Ao longo de seus capítulos, seguimos o autor na hábil aproximação entre as idéias de Keynes e dos póskeynesianos, demonstrando que, inclusive para o mestre, a oferta monetária não é determinada só pelos
Bancos Centrais, mas também pelos sistemas bancário e financeiro privados, que "endogenamente"
podem criar moeda.
O ponto é que variações no lado monetário afetam a atividade "real" da economia e que também variações
desse lado "real" afetam o lado monetário. Ambas as proposições não são aceitas pelos monetaristas.
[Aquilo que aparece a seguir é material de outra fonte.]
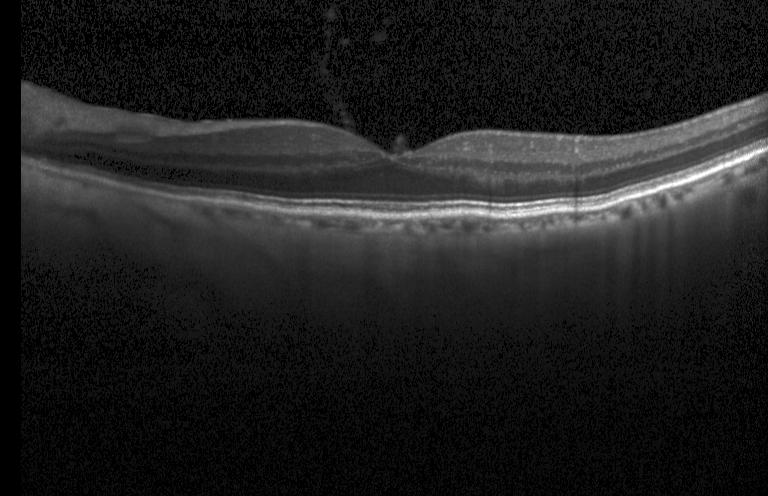 Retinal OCT B-scan — OCT finding: no choroidal neovascularization, diabetic macular edema, or drusen.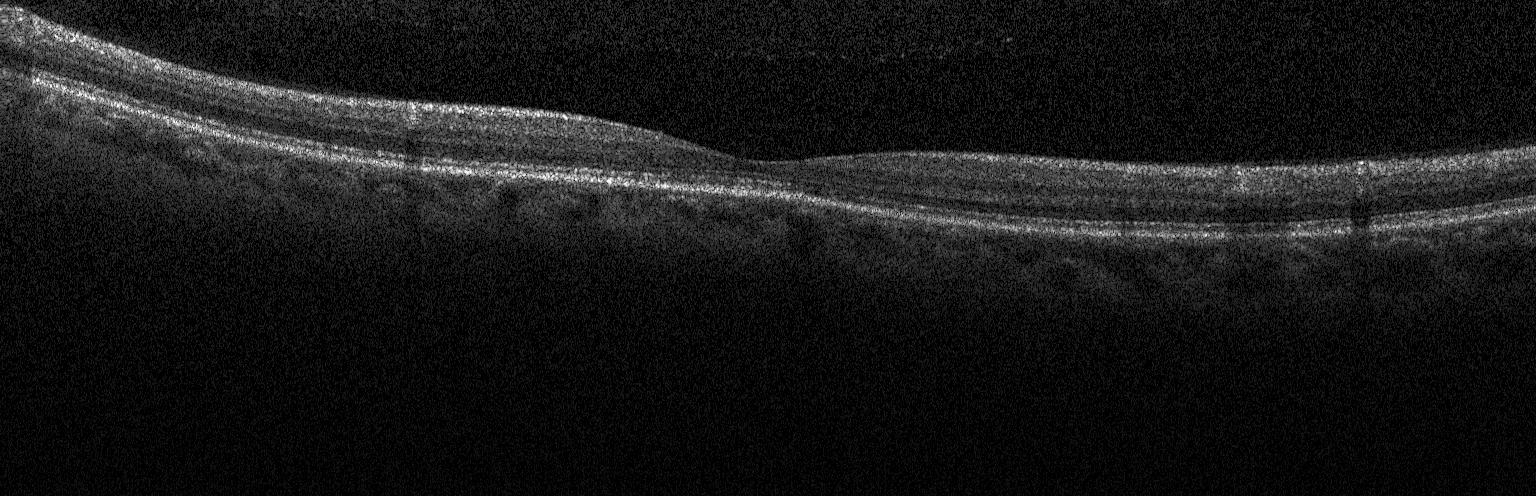
OCT line scan. Macular OCT: no evidence of CNV, DME, or drusen.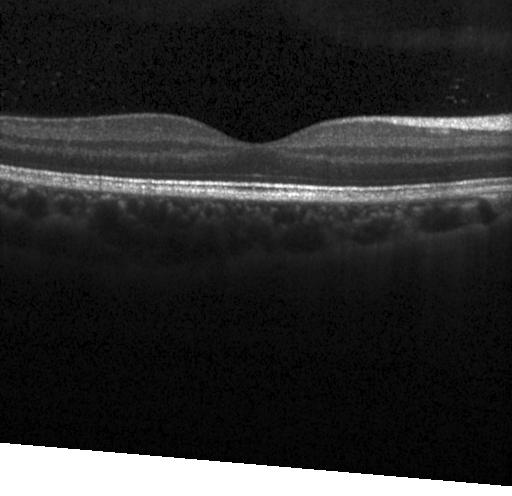 Fovea-centered, retinal OCT B-scan — OCT finding: no evidence of choroidal neovascularization, diabetic macular edema, or drusen.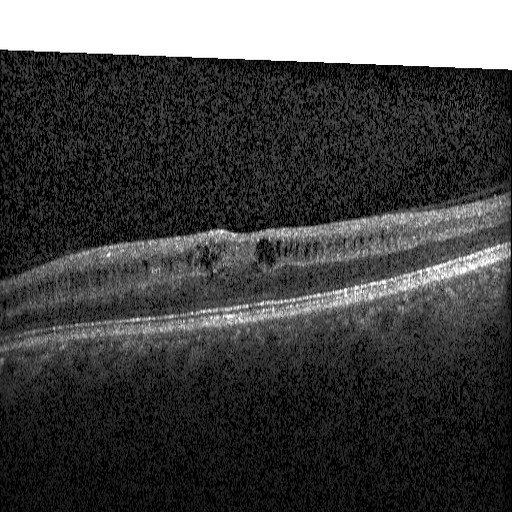

Optical coherence tomography scan.
Impression: diabetic macular edema (DME).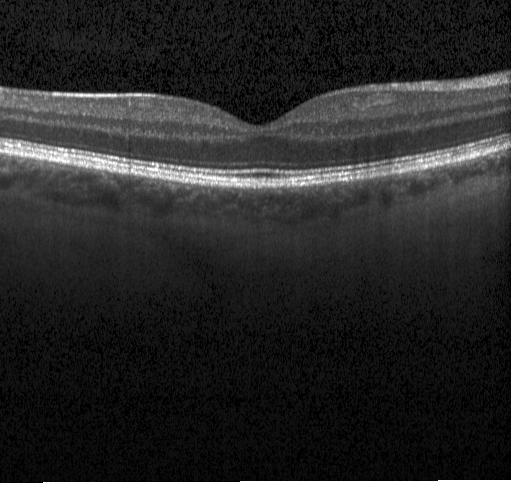 Finding: neither CNV, DME, nor drusen.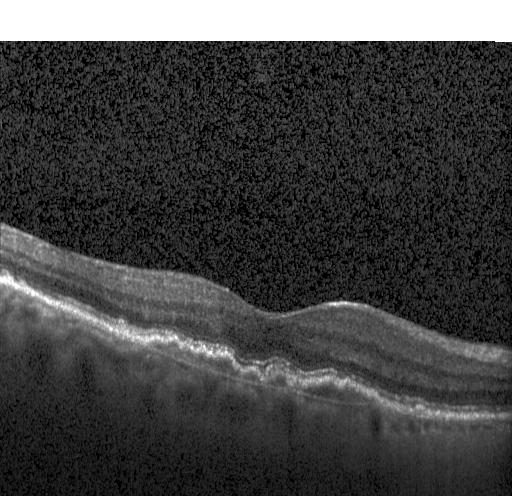 Heidelberg Spectralis · retinal OCT B-scan · horizontal scan through the fovea · spectral-domain OCT — Impression: a choroidal neovascular membrane.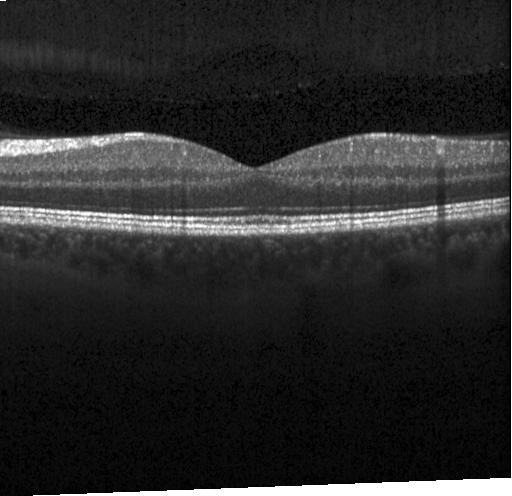

Heidelberg Spectralis OCT system; optical coherence tomography scan; horizontal scan through the fovea
Impression: neither choroidal neovascularization, diabetic macular edema, nor drusen.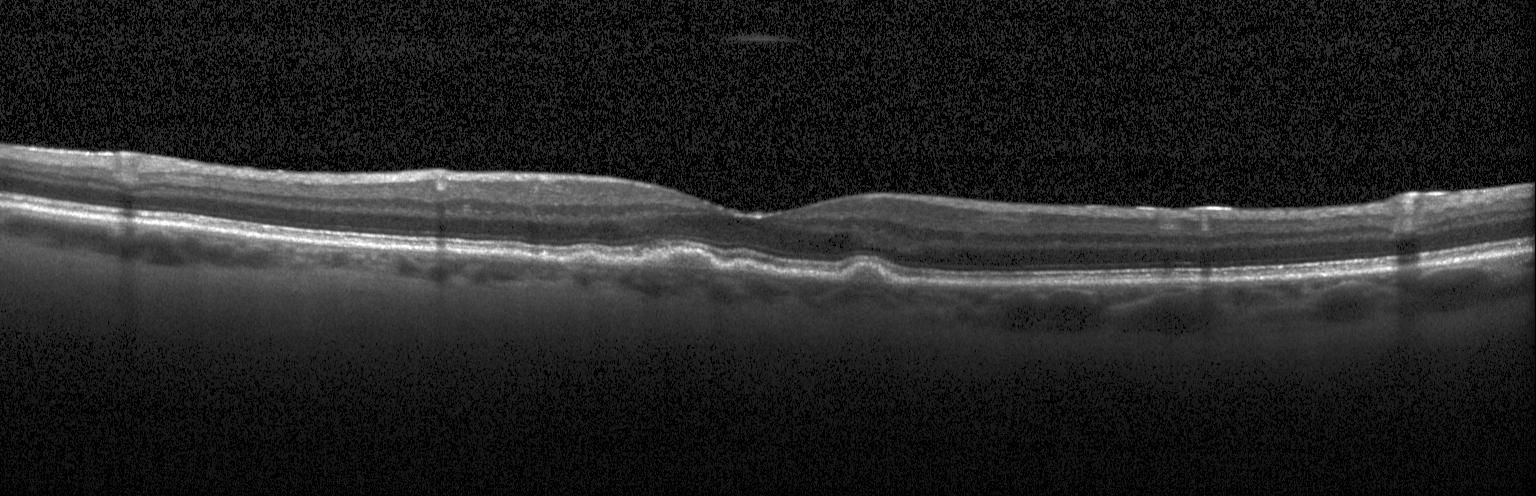 Macular OCT: multiple drusen.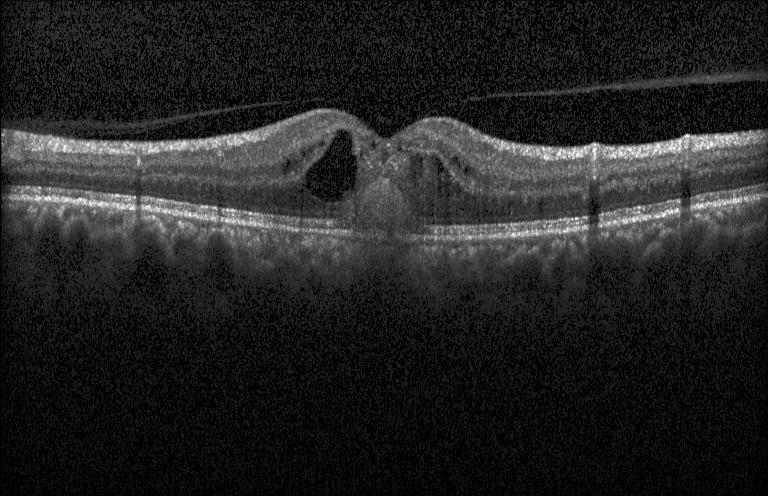 Optical coherence tomography B-scan. Assessment: a choroidal neovascular membrane.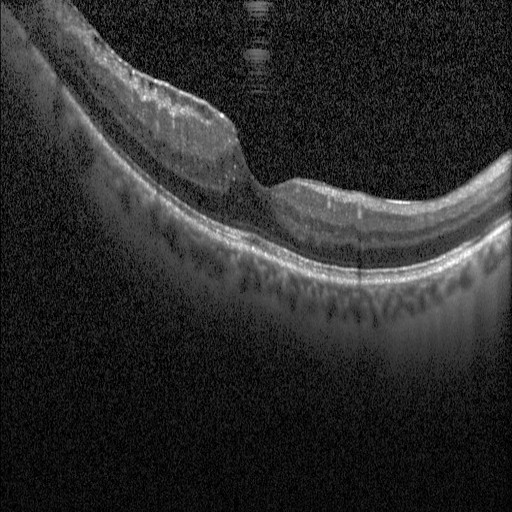 Optical coherence tomography B-scan.
Assessment: DME.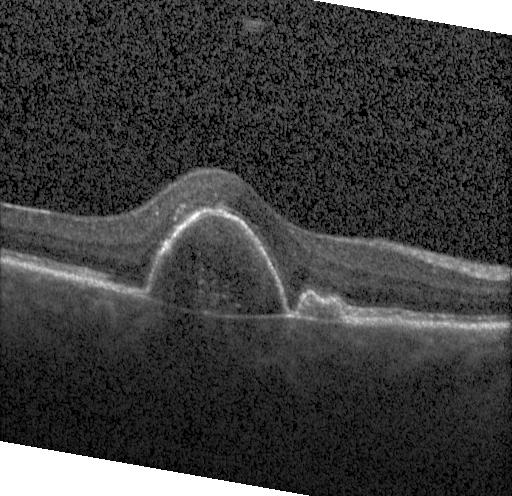
Heidelberg Spectralis. Centered on the fovea. OCT B-scan. Spectral-domain OCT.
Impression: CNV.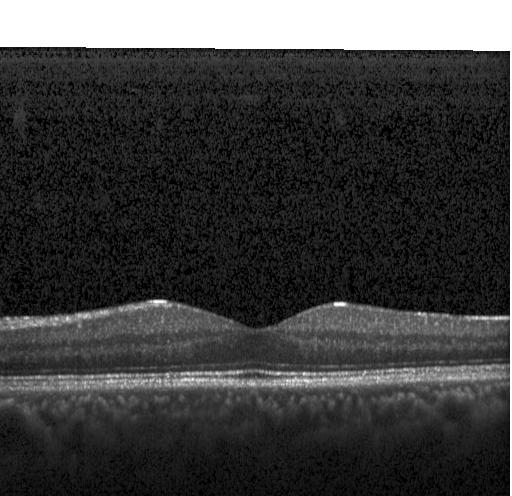 OCT B-scan — Impression: neither choroidal neovascularization, diabetic macular edema, nor drusen.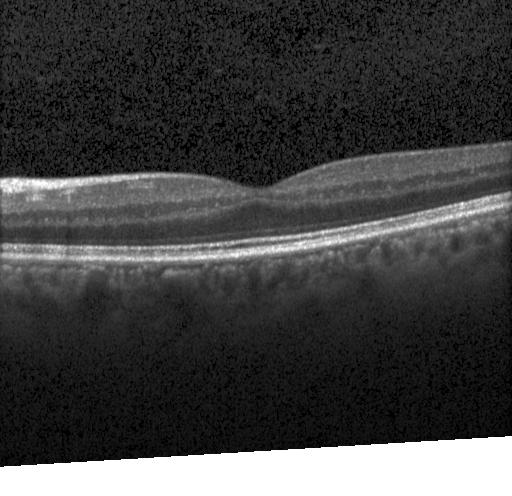
SD-OCT. Optical coherence tomography scan. Instrument: Heidelberg Spectralis. Through the macula.
This B-scan demonstrates no choroidal neovascularization, diabetic macular edema, or drusen.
E as consequências desse desacordo não são poucas. Fiocca enfatiza muito bem que as teses póskeynesianas, apesar de certa divergência recíproca, são unânimes em criticar a simplicidade com que o
monetarismo concebe a oferta de moeda e sua relação com a inflação. Como o sistema bancário privado
também cria moeda, então os Bancos Centrais devem controlar primeiramente o crédito, por meio da taxa
de juros, e não diretamente o estoque de moeda da economia pela prefixação de metas quantitativas. Essa
ênfase no crédito é fundamental, especialmente quando recordamos a importância dada por Keynes ao
componente especulativo nos períodos de expansão da economia, o que torna suas idéias, aliás,
extremamente atuais.
Mas, se o livro consegue mostrar que os Bancos Centrais são obrigados a atuar surpreendentemente de
modo keynesiano, resta confirmar bem o caso brasileiro: será que nossas autoridades monetárias apenas
usam uma retórica monetarista, num "cacoete infeliz" ou "concessão doutrinária", ou será que elas de fato
se aproximam do pensamento pré-keynesiano? Afinal, em nossas plagas o (neo)liberalismo avançou talvez
já demasiadamente. Esperamos, porém, que Fiocca tenha razão até nisso.